_EXCERPT TO READ:_
------------------------------------------------

As Mark says, why the hell should ou have to do all the phoning around and sorting out of this farce? Surely it should be down to the court and Bailiffs to fight it out between each other as you have already told them that he has no connection.

Years ago we had severall letters from the Bailiffs about an unpaid catalogue bill for some one who lived at 6 Dicks way rather than our address 6 Dickens Way. We sent back every letter that came through the door (about 6 in total) with "Unknown at this Address", then one evening two Bailiffs turned up on the doorstep - one of them rather large IIRC! We told them the situation and the likely address of the culprit (which was only 1/2 mile away) and luckily, they never returned  Seems things may have been simpler then - maybe today's masses of red tape and heirachy of "The System" is probably to blame for the mess that landed on your doorstep. Hope it gets sorted without too much more grief.


----------



## ScoobyTT (Aug 24, 2009)

What a royal pain in the arse!


----------



## Gazzer (Jun 12, 2010)

ooooooooooooooooooooh yummy you have just announced a couple of times in this post that you live alone at the addy!!!!!
sooooooo when at work i can assume the home is empty now and pass this info on to some peeps to go help themselves while you are out at work or shopping. errr just making a point as i am not like that honest!!!


----------



## YoungOldUn (Apr 12, 2011)

I sympathise with you. The only time I had a similar problem was after selling a car in part exchange for a new one. The DVLA claimed to have never received the change of ownership slip from my old V5C (log book) and the person who bought it (From I think an auction house) never registered it. Over the next 2 months I received 14 summonses for amongst other things speeding, parking and leaving the scene of an accident.

I started to worry that whoever had the car would kill someone and I would be dragged off to a police cell. Thankfully the garage which had taken it in part exchange contacted the DVLA and provided whatever information they required to remove my name from their database. I still had letters coming from solicitors for a month or so afterwards.

------------------------------------------------

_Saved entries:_

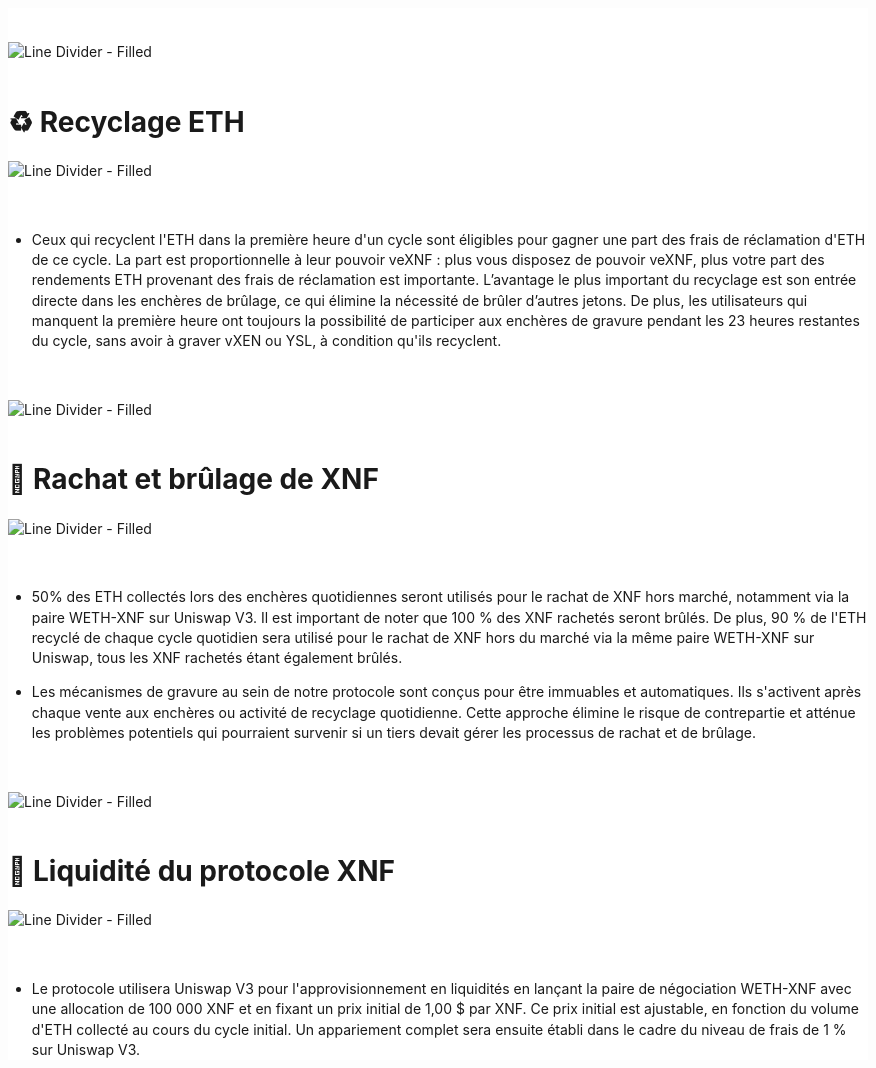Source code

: <br>

![Line Divider - Filled](https://user-images.githubusercontent.com/60996729/233879462-b465c484-4c2f-4cd2-a126-19529e333d64.png)
# ♻️ Recyclage ETH
![Line Divider - Filled](https://user-images.githubusercontent.com/60996729/233879462-b465c484-4c2f-4cd2-a126-19529e333d64.png)

<br>

- Ceux qui recyclent l'ETH dans la première heure d'un cycle sont éligibles pour gagner une part des frais de réclamation d'ETH de ce cycle. La part est proportionnelle à leur pouvoir veXNF : plus vous disposez de pouvoir veXNF, plus votre part des rendements ETH provenant des frais de réclamation est importante. L’avantage le plus important du recyclage est son entrée directe dans les enchères de brûlage, ce qui élimine la nécessité de brûler d’autres jetons. De plus, les utilisateurs qui manquent la première heure ont toujours la possibilité de participer aux enchères de gravure pendant les 23 heures restantes du cycle, sans avoir à graver vXEN ou YSL, à condition qu'ils recyclent.

<br>

![Line Divider - Filled](https://user-images.githubusercontent.com/60996729/233879462-b465c484-4c2f-4cd2-a126-19529e333d64.png)
# 🚀 Rachat et brûlage de XNF
![Line Divider - Filled](https://user-images.githubusercontent.com/60996729/233879462-b465c484-4c2f-4cd2-a126-19529e333d64.png)

<br>

- 50% des ETH collectés lors des enchères quotidiennes seront utilisés pour le rachat de XNF hors marché, notamment via la paire WETH-XNF sur Uniswap V3. Il est important de noter que 100 % des XNF rachetés seront brûlés. De plus, 90 % de l'ETH recyclé de chaque cycle quotidien sera utilisé pour le rachat de XNF hors du marché via la même paire WETH-XNF sur Uniswap, tous les XNF rachetés étant également brûlés.

- Les mécanismes de gravure au sein de notre protocole sont conçus pour être immuables et automatiques. Ils s'activent après chaque vente aux enchères ou activité de recyclage quotidienne. Cette approche élimine le risque de contrepartie et atténue les problèmes potentiels qui pourraient survenir si un tiers devait gérer les processus de rachat et de brûlage.

<br>

![Line Divider - Filled](https://user-images.githubusercontent.com/60996729/233879462-b465c484-4c2f-4cd2-a126-19529e333d64.png)
# 🌊 Liquidité du protocole XNF
![Line Divider - Filled](https://user-images.githubusercontent.com/60996729/233879462-b465c484-4c2f-4cd2-a126-19529e333d64.png)

<br>

- Le protocole utilisera Uniswap V3 pour l'approvisionnement en liquidités en lançant la paire de négociation WETH-XNF avec une allocation de 100 000 XNF et en fixant un prix initial de 1,00 $ par XNF. Ce prix initial est ajustable, en fonction du volume d'ETH collecté au cours du cycle initial. Un appariement complet sera ensuite établi dans le cadre du niveau de frais de 1 % sur Uniswap V3.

------------------------------------------------

_WORK INSTRUCTION:_ According to the forum thread, how many summonses did YoungOldUn receive in the two months after trading in a car in part exchange?

_THE ANSWER:_ Fourteen summonses.